======== Excerto selecionado

O Ano em que nasci – Parte I (1941 e 1942)
Como ficou acordado, iniciamos hoje a publicação das colaborações dos atriunistas no âmbito da actividade O Ano em que nasci.
Iremos fazer esta publicação por ordem cronológica, dos anos mais antigos para os mais recentes, e assim esta primeira parte conta com as participações do Alberto Magalhães (Ano de 1941) e do Albano Pereira (Ano de 1942).
1941 – NO MEIO
DA 2ª GUERRA MUNDIAL
Nasci, na Cidade do Porto, em 26 de Julho de 1941.
O meu pai era Tenente de Engenharia, foi mobilizado para os Açores e embarcou para o Faial no Navio Niassa em 15 de Julho desse ano.
(30 anos depois, em Abril 1971, fui eu para a guerra de Angola no Navio Vera Cruz).
A minha mãe, os
meus irmãos e eu partimos para o Faial no Navio Carvalho Araújo onde chegámos a
30 de Dezembro.
Os Açores
devido à sua localização geográfica eram de importância fulcral para ambos os
lados do conflito.
É de salientar
algumas notícias importantes dadas por jornais e rádios no ano de 1941:
- De 7 a 10 de
Maio de 1941, num combate entre navios de guerra Alemães e Britânicos, um navio
alemão portador da máquina Enigma, foi capturado o que permitiu aos
aliados decifrar o código de transmissões alemão. Este facto contribuiu muito
para a vitória dos aliados
- A 22 de Junho
a URSS, entrou na guerra, ao lado do Reino Unido contra a Alemanha, quando o
seu território foi invadido de surpresa pelas tropas de Hitler.
- A 7 de
Dezembro a base americana de Pearl Harbour, nas ilhas Havai no Pacífico, é
bombardeada por aviões japoneses provocando a morte de 400 pessoas e a
destruição de 14 navios de guerra e de 343 aviões. Este facto determinou a
entrada da guerra dos EUA ao lado do Reino Unido.

================
======== Listagem

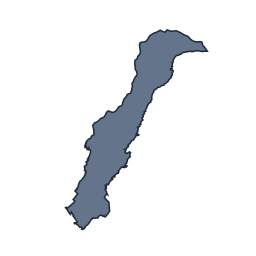 Stanesti, Gorj, Romania (orthographic projection), rotated 29°
{"feature_id": "2599482B13485546632352", "entity_name": "Stanesti", "entity_type": "district", "adm_level": 2, "iso_a3": "ROU", "parent_name": "Romania", "parent_adm1": "Gorj", "projection": "orthographic", "projection_center": [23.248, 45.191], "detail": "fine", "context": "isolated", "style": "filled", "palette": "slate", "viewbox_px": 256, "rotation_deg": 29, "n_neighbors": 0, "source": "geoboundaries", "source_scale": "gbopen_adm2", "svg_char_len": 5970}
<svg xmlns="http://www.w3.org/2000/svg" viewBox="0 0 256 256"><g transform="rotate(29 128 128)"><path d="M140.9,223.6L142.4,223.2L144.7,221.5L145.3,221.4L145.1,220.0L145.3,219.2L146.2,217.6L146.5,217.2L148.9,217.4L149.1,216.7L149.4,216.3L149.7,216.7L150.5,217.1L151.1,216.8L151.4,216.2L151.9,213.2L152.1,212.8L152.1,210.8L152.3,209.7L147.3,202.2L141.1,200.4L141.1,196.3L142.5,196.3L141.0,195.2L139.7,193.8L138.8,193.4L138.5,193.0L137.8,192.9L138.2,191.7L138.5,191.3L138.2,191.0L137.3,191.0L137.4,189.9L136.2,189.8L136.2,189.3L136.1,189.2L137.1,189.0L137.2,188.4L136.9,188.2L136.8,187.3L137.6,187.3L137.9,186.9L138.3,186.8L137.9,186.3L138.2,185.7L138.0,183.9L138.1,183.2L138.5,182.6L138.3,182.5L138.2,181.8L138.4,181.4L138.7,181.3L138.5,181.1L138.5,180.6L139.1,180.7L139.5,180.2L139.2,179.7L138.0,179.7L137.9,179.5L138.6,177.8L139.9,177.6L140.1,177.3L138.9,177.3L139.1,176.9L139.5,176.7L139.0,176.1L139.8,175.2L139.9,174.3L140.6,172.9L141.3,172.4L140.6,171.8L141.3,171.4L140.6,169.2L141.3,165.8L141.7,165.3L142.7,164.9L142.1,164.7L142.5,164.2L142.9,164.0L143.1,164.2L144.3,163.9L144.3,163.5L145.7,163.1L144.6,163.0L144.7,162.7L145.3,162.5L145.3,162.1L145.6,161.9L145.4,161.6L144.6,162.2L143.6,162.3L143.5,161.3L143.1,161.0L143.3,160.3L143.7,160.1L143.8,159.1L143.4,157.8L143.2,157.5L143.4,157.1L142.9,156.2L142.8,155.1L143.1,153.9L143.7,152.5L144.0,152.1L142.5,150.5L142.1,148.2L141.1,148.1L140.2,149.0L139.8,150.0L139.1,151.0L138.7,151.1L137.6,150.5L137.0,150.6L136.8,150.2L136.9,149.5L136.5,148.5L136.8,148.9L137.0,148.9L136.8,148.0L135.6,148.2L136.3,147.5L136.5,147.0L136.5,145.6L136.7,145.3L137.1,145.3L137.3,144.3L137.2,143.5L136.3,143.1L136.6,142.0L136.4,141.8L137.2,140.9L137.3,140.4L137.3,139.8L137.2,139.7L137.4,139.2L137.2,137.6L137.8,136.9L138.2,135.9L138.4,135.9L138.7,135.5L138.6,133.8L138.9,131.7L138.6,130.6L139.5,130.3L140.1,129.5L140.7,129.3L140.8,128.7L139.7,128.5L139.0,129.0L138.2,129.2L138.0,128.2L138.4,126.6L137.8,125.8L137.5,124.4L137.2,123.6L136.5,123.3L135.8,122.6L136.9,122.1L137.5,120.8L137.4,120.4L136.4,119.7L137.5,118.5L136.5,117.4L136.6,115.3L136.5,114.8L137.2,113.9L137.0,113.5L136.1,113.2L135.3,112.2L135.3,111.9L135.8,111.2L135.9,110.8L134.9,109.7L135.2,109.2L134.8,108.8L134.9,108.2L135.5,107.6L135.3,107.1L134.4,106.1L134.3,105.8L135.2,105.1L135.4,104.6L134.3,103.4L134.7,101.4L134.2,100.4L134.3,98.7L134.1,97.7L134.5,95.9L135.4,94.2L134.7,93.2L135.1,92.2L135.1,91.6L134.6,91.2L134.5,90.5L133.7,89.8L133.6,88.9L132.9,86.9L132.9,85.8L132.8,85.3L133.1,84.1L132.5,83.1L132.5,82.6L132.6,81.9L133.2,81.3L133.4,81.0L133.4,80.4L133.9,79.9L134.3,78.2L136.0,76.6L136.6,75.2L137.7,73.8L138.7,73.1L138.6,71.7L139.4,70.6L140.0,68.7L140.5,67.8L140.3,66.2L141.4,62.6L140.7,61.6L141.1,60.3L140.9,59.5L140.2,59.1L140.1,58.3L139.8,58.1L139.8,57.7L140.2,57.0L139.7,55.9L138.4,55.9L137.3,56.5L136.6,56.3L136.7,55.7L137.7,54.5L137.7,54.2L136.7,53.3L136.5,53.0L137.0,52.5L136.0,51.5L135.8,50.1L134.9,49.6L135.4,49.3L135.2,48.7L135.4,48.1L134.8,47.3L134.6,46.2L134.7,43.1L135.5,40.7L136.5,40.2L137.2,39.5L137.4,38.7L138.0,38.3L138.8,37.2L139.4,35.3L140.8,34.4L141.8,33.2L142.9,32.6L143.2,32.1L143.9,31.9L144.4,31.1L145.3,30.6L146.3,30.6L147.1,30.1L148.8,28.8L150.4,27.0L151.3,27.0L153.2,25.8L154.1,25.8L156.2,25.0L157.2,24.1L160.2,22.4L156.2,20.4L153.6,19.5L153.0,19.1L151.3,17.2L150.8,17.0L149.6,17.3L146.0,19.6L142.8,20.4L139.3,20.0L137.1,19.1L135.6,18.9L134.0,18.9L132.8,19.3L127.4,19.2L123.1,19.5L119.2,22.3L117.0,22.9L115.0,23.0L114.4,23.7L114.3,25.0L114.0,25.9L113.6,26.3L111.5,26.8L108.7,26.8L108.3,28.0L107.5,28.7L106.2,30.9L104.9,32.1L102.4,36.4L102.4,37.6L102.1,38.5L102.3,40.7L102.0,41.3L102.1,42.7L101.9,43.1L100.0,45.2L98.3,46.4L97.2,47.8L97.8,49.9L101.6,55.0L102.6,56.8L102.4,57.4L102.5,58.2L101.8,60.5L102.4,63.3L101.4,65.1L101.4,65.8L103.1,69.2L104.8,71.1L105.6,72.9L108.0,74.3L109.6,76.1L110.1,77.0L110.2,77.5L109.9,78.5L110.0,79.0L109.6,79.7L109.8,81.2L109.6,81.9L110.0,84.1L109.9,87.0L111.7,89.6L112.3,91.9L112.9,93.2L113.1,94.1L113.0,95.0L113.4,96.2L113.0,96.9L112.0,97.7L111.0,99.2L111.2,100.2L111.2,102.0L110.6,103.7L110.5,105.7L110.9,106.6L111.0,108.7L111.8,110.3L111.4,111.9L109.5,114.0L109.6,115.2L109.3,118.1L109.1,118.9L107.7,121.3L107.2,121.7L105.1,122.3L102.8,122.5L101.9,123.5L101.6,125.3L101.9,127.0L101.7,129.9L100.9,131.4L99.7,132.5L98.4,136.8L97.7,138.0L96.3,139.8L95.8,142.7L99.4,146.8L99.8,147.8L101.4,150.0L101.2,150.8L100.5,151.7L100.1,152.7L100.1,153.9L100.3,154.9L99.5,156.3L98.7,157.0L98.7,158.1L98.1,160.5L98.5,162.1L99.1,162.1L98.7,163.9L99.3,163.9L99.1,164.2L99.7,164.3L100.0,164.7L99.5,165.5L99.7,165.9L100.9,164.9L102.0,166.3L102.9,166.0L103.1,165.4L103.0,164.7L103.1,164.4L103.3,165.0L104.1,165.4L103.6,165.7L103.8,165.9L103.6,166.0L103.5,166.4L105.9,165.5L106.5,166.4L107.0,167.3L107.6,170.1L107.7,171.5L107.7,173.6L107.8,174.1L108.2,174.0L107.6,174.9L108.9,175.6L108.4,176.2L108.3,176.7L108.5,177.7L107.8,177.6L107.7,177.8L108.2,178.5L109.0,179.0L109.3,179.9L109.7,180.1L109.4,180.9L108.6,182.2L108.5,183.1L109.6,183.6L109.9,184.2L110.5,186.3L111.2,186.5L112.0,186.1L112.3,186.4L112.7,186.5L113.0,187.3L113.0,187.7L112.5,188.1L112.8,189.2L113.2,189.5L113.4,190.1L112.9,191.6L113.2,192.4L112.5,196.2L111.9,197.6L111.8,199.4L112.2,201.9L112.8,202.9L112.9,204.7L112.5,205.2L112.5,205.8L113.2,206.4L113.1,206.9L112.3,207.5L112.1,208.8L115.8,209.9L114.7,217.2L117.0,217.7L116.6,219.8L113.9,227.5L112.5,227.1L112.0,228.1L113.6,228.4L113.6,228.5L118.2,231.1L118.4,230.8L119.4,231.6L119.6,231.6L119.4,231.3L119.6,230.5L119.4,230.2L119.8,229.4L119.7,229.2L122.9,231.0L122.6,231.6L127.0,233.6L129.1,234.8L129.0,235.4L128.7,235.3L128.1,236.3L126.9,236.9L127.1,237.3L127.8,237.6L128.0,237.1L128.8,236.9L131.4,237.3L134.2,238.2L135.2,237.2L136.3,237.9L136.9,238.0L136.6,239.0L137.0,239.0L137.5,238.5L137.7,237.8L137.8,237.9L137.7,238.4L137.9,238.3L138.6,236.8L138.6,234.7L139.6,231.8L139.7,231.4L139.9,231.1L140.3,225.1L140.9,224.7L140.6,223.9L140.9,223.6Z" fill="#64748b" stroke="#1e293b" stroke-width="1.5"/></g></svg>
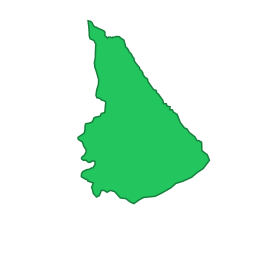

================

Tarefa: Prossiga o excerto sobre o ano de 1941, retomando a escrita logo depois da última frase apresentada.

Resposta:
- Em Dezembro
de 1941 uma força conjunta de tropas holandesas e australianas ocupou
calmamente Timor apesar dos protestos do Governador local. Portugal anunciou
então o envio de tropas portuguesas para substituir as forças aliadas, mas os
japoneses já tinham ocupado a ilha em Fevereiro de 1942.
Em 1941 Lisboa
era uma cidade cheia de refugiados que aguardavam uma viagem para a América.
Muitos destes refugiados vestiam-se descontraidamente e faziam-se notar nas
praias com os seus fatos de banho mais leves. Os Lisboetas nunca tinham
visto mulheres de calças, sentadas nas esplanadas e a fumar…
Portugal atraiu
os serviços de propaganda e espionagem dos principais campos beligerantes. Aqui
actuaram os serviços secretos alemães, britânicos, italianos, franceses, norte
americanos, polacos, checos, romenos e até soviéticos que se moviam com relativa
impunidade.
Em Portugal
houve um grande ciclone, de 14 a 16 de Fevereiro com chuva e vento muito fortes
que provocaram grandes cheias. Mais de 100 pessoas morreram, muitas habitações,
estradas e linhas de caminhos de ferro sofreram grandes destruições. (Creio que
os efeitos deste ciclone ficaram muito marcados nos portugueses de então pois
quando era muito novo -5 ou 6 anos- muitas vezes os meus primos mais velhos e
os meus tios quando me viam diziam: olha aqui está o miúdo que nasceu no
ano do ciclone).
Termino com uma
das grandes preocupações de Salazar durante a guerra: as medidas dos fatos de
banho dos homens e das mulheres usados nas praias e piscinas, como se pode ver
na fotografia junta.
Março de 2021
Alberto
Magalhães
O ANO EM QUE EU
NASCI – 1942
Este meu
depoimento foi feito a partir de pequenas histórias/memórias relatadas por meus
pais e familiares ou factos encontrados
em leituras posteriores referentes a esse ano 1942.
Elencarei a
seguir algumas dessas situações que são o meu imaginário de 42.
- A GUERRA – A BATALHA DE ESTALINEGRADO
A guerra foi o acontecimento que marcou 1942. Teve consequências terríveis em todo o mundo. Consequências que anos depois fui descobrindo nas leituras que fazia de um tema que sempre me interessou. Houve, no entanto, um acontecimento passado em 1942, que me marcou profundamente quando na Faculdade me chegou às mãos o livro “Dias e noites de Estalinegrado”. A heroica luta, durante o cerco da cidade, do povo e soldados soviéticos, empolgou-me. Foi a primeira grande derrota da Alemanha nazi.
Percebi que o
rumo da Guerra tinha mudado nesse ano de 1942. A vitória dos Aliados parecia
possível. E. segundo alguns autores, Portugal foi assim poupado a uma ocupação
alemã.
- OS EFEITOS DA
GUERRA EM PORTUGAL
A falta de géneros alimentares – O Racionamento.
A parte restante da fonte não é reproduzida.